I'm not alone in this feeling. Many folks are getting "churched out," as I like to say. They're tired of the institutional grind that seems to forget the heart of the Christian message—love, kindness, and community. Instead of sitting in pews, they're rolling up their sleeves and doing God's work directly. They're out in the community, volunteering at charities, helping where the need is greatest, living their faith through action.

I know this because wherever I go—whether I'm taking a stroll through the woods or just out and about—I end up talking to people about this very shift. There's a real movement of people who are finding their spiritual fulfilment outside traditional church walls. Nature often becomes our contemplative escape; the open sky, a vaulted ceiling that inspires more awe than any stained glass ever could.
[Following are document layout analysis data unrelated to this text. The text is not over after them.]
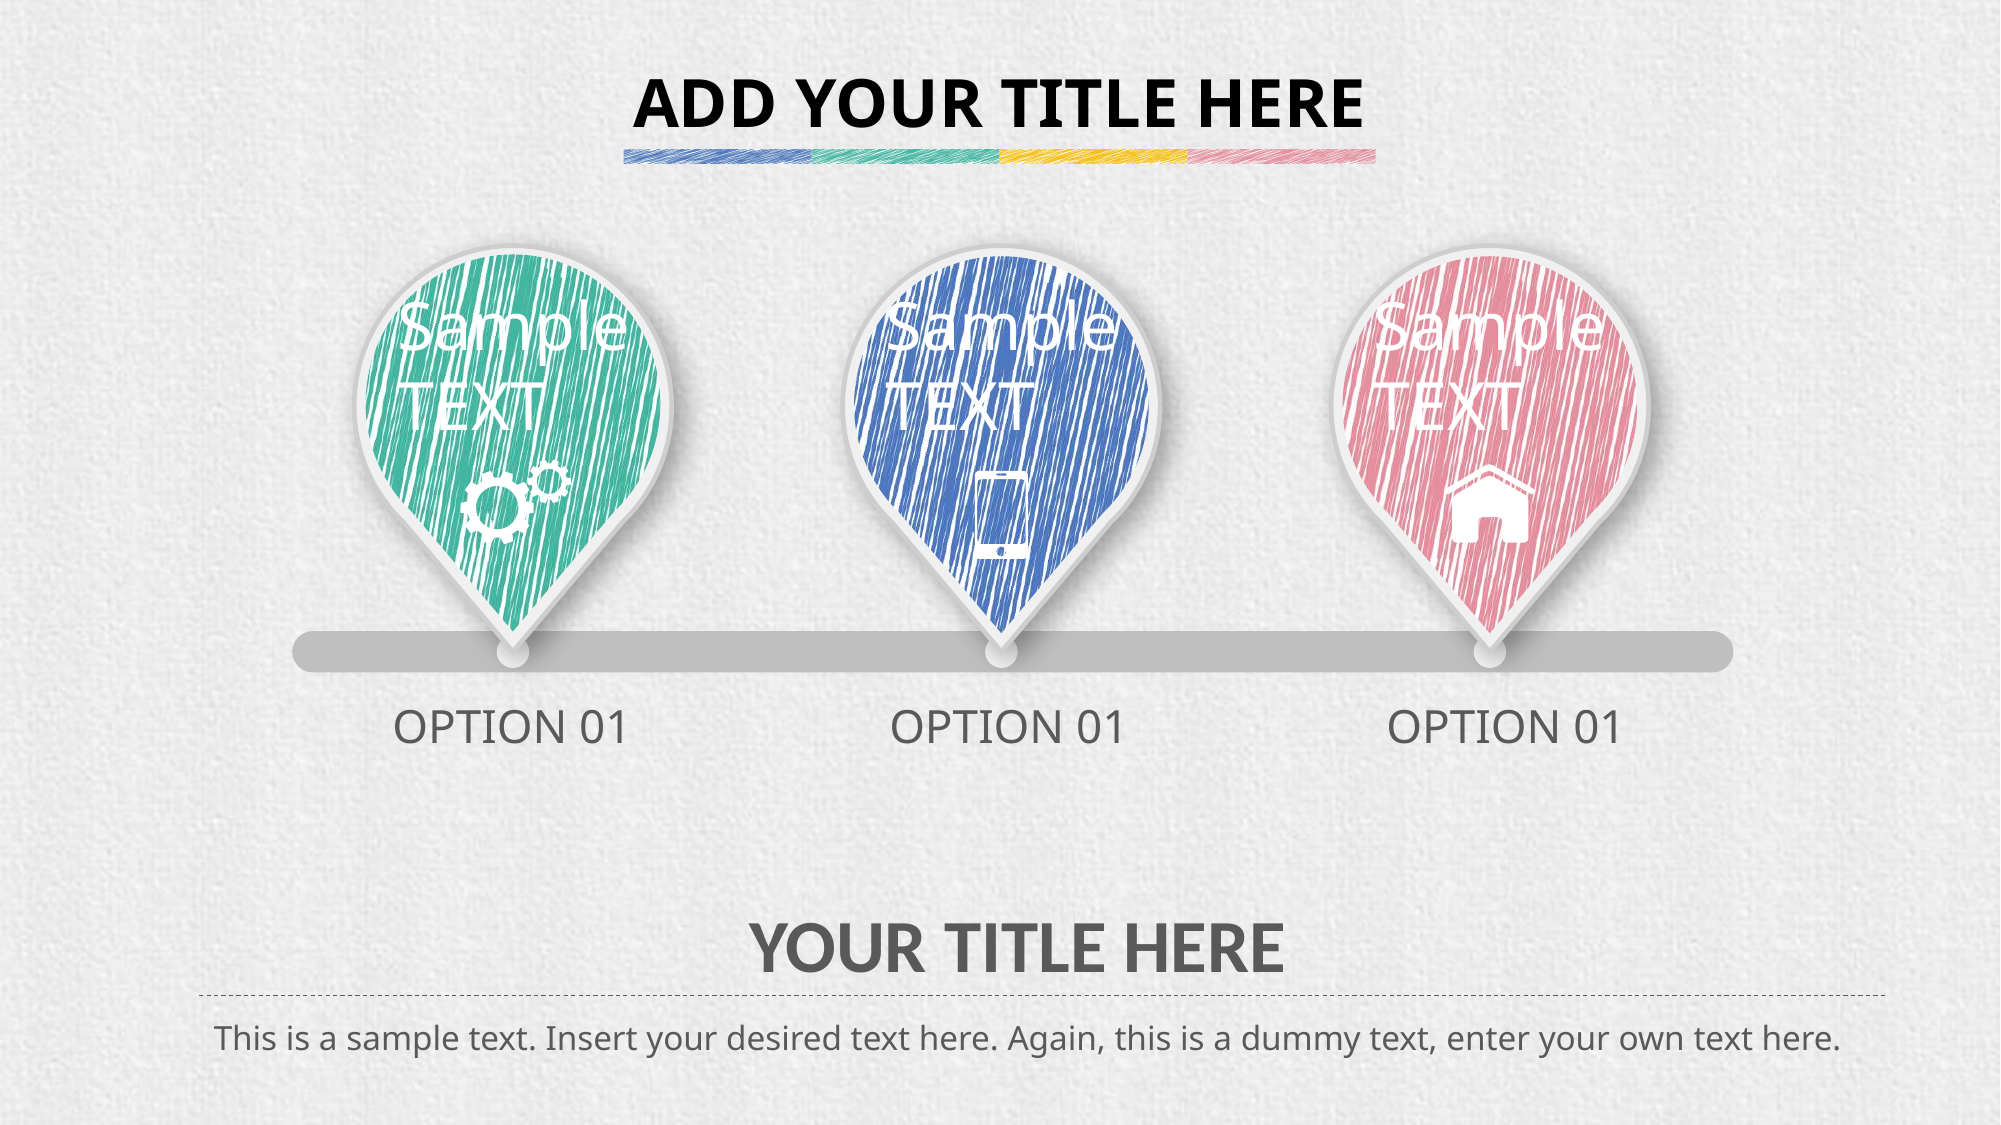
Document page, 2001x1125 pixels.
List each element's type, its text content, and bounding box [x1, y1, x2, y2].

text_box OPTION 01 [1371, 690, 1641, 761]
picture [0, 0, 2001, 1125]
text_box YOUR TITLE HERE [734, 890, 1410, 995]
text_box OPTION 01 [874, 690, 1144, 761]
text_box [1331, 245, 1649, 652]
text_box ADD YOUR TITLE HERE [618, 53, 1382, 149]
text_box OPTION 01 [377, 690, 647, 761]
text_box [1506, 630, 1735, 674]
text_box [1017, 630, 1493, 674]
text_box [291, 630, 516, 674]
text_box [842, 245, 1161, 652]
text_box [623, 149, 1376, 164]
text_box [529, 630, 1005, 674]
text_box This is a sample text. Insert your desired text here. Again, this is a dummy text, enter your own text here. [199, 1010, 1888, 1065]
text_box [354, 245, 672, 652]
This isn't about abandoning faith. Far from it. It's about rediscovering it in its most basic and beautiful form. It's about going back to what Christianity was all about in the beginning: not the trappings or the power structures, but the simple, profound act of loving and serving others.
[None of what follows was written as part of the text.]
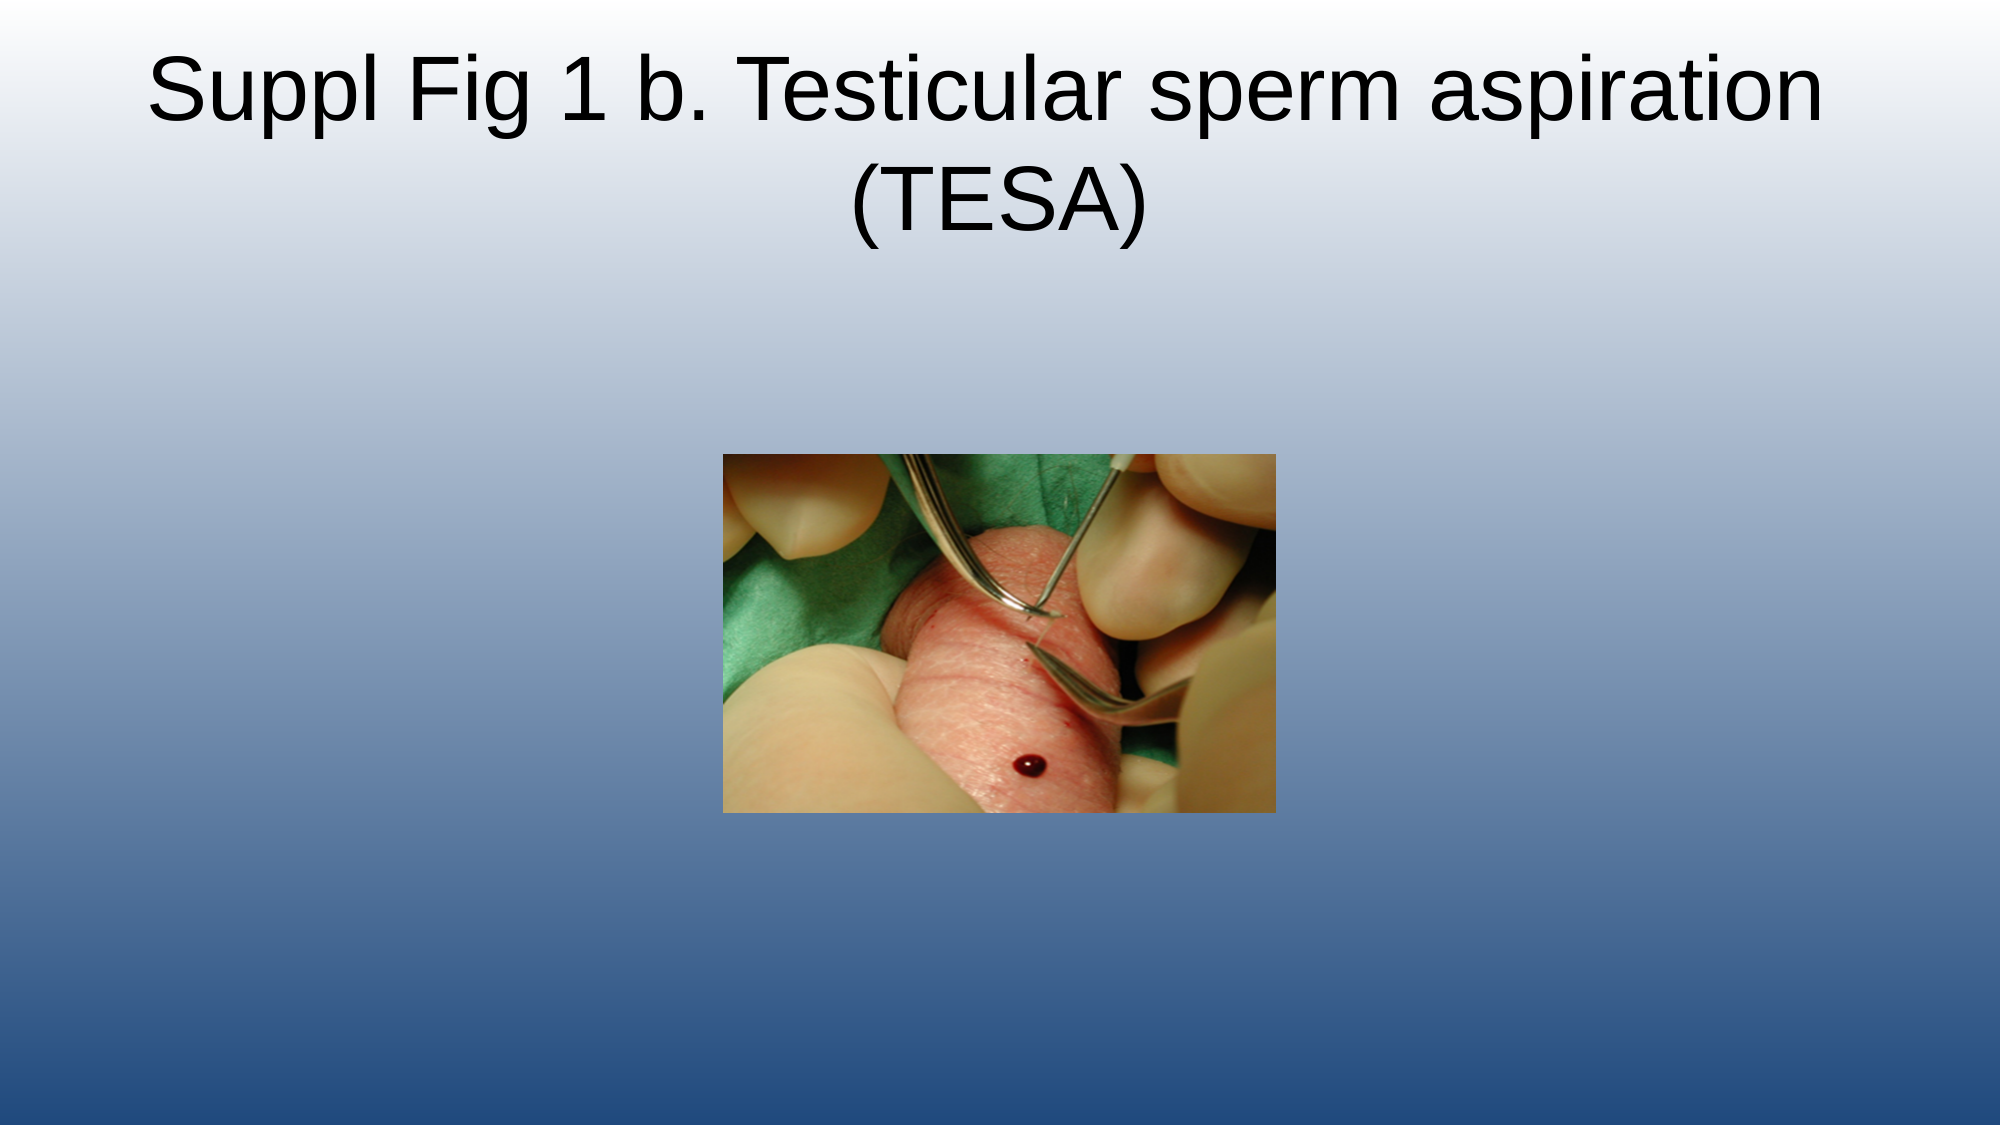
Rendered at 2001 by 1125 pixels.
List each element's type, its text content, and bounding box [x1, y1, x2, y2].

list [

So, even though it might look like the UK is turning secular, I think it's more accurate to say that spirituality is just changing its address. It's moving out of the old structures and into the streets, Online meetings, into the homes, into the places where people really live their lives. And I find that incredibly hopeful. Because no matter where we are—surrounded by nature or just doing our bit in our corner of the world—we're part of a community of believers walking this path together, sharing and rediscovering what faith really means in the process.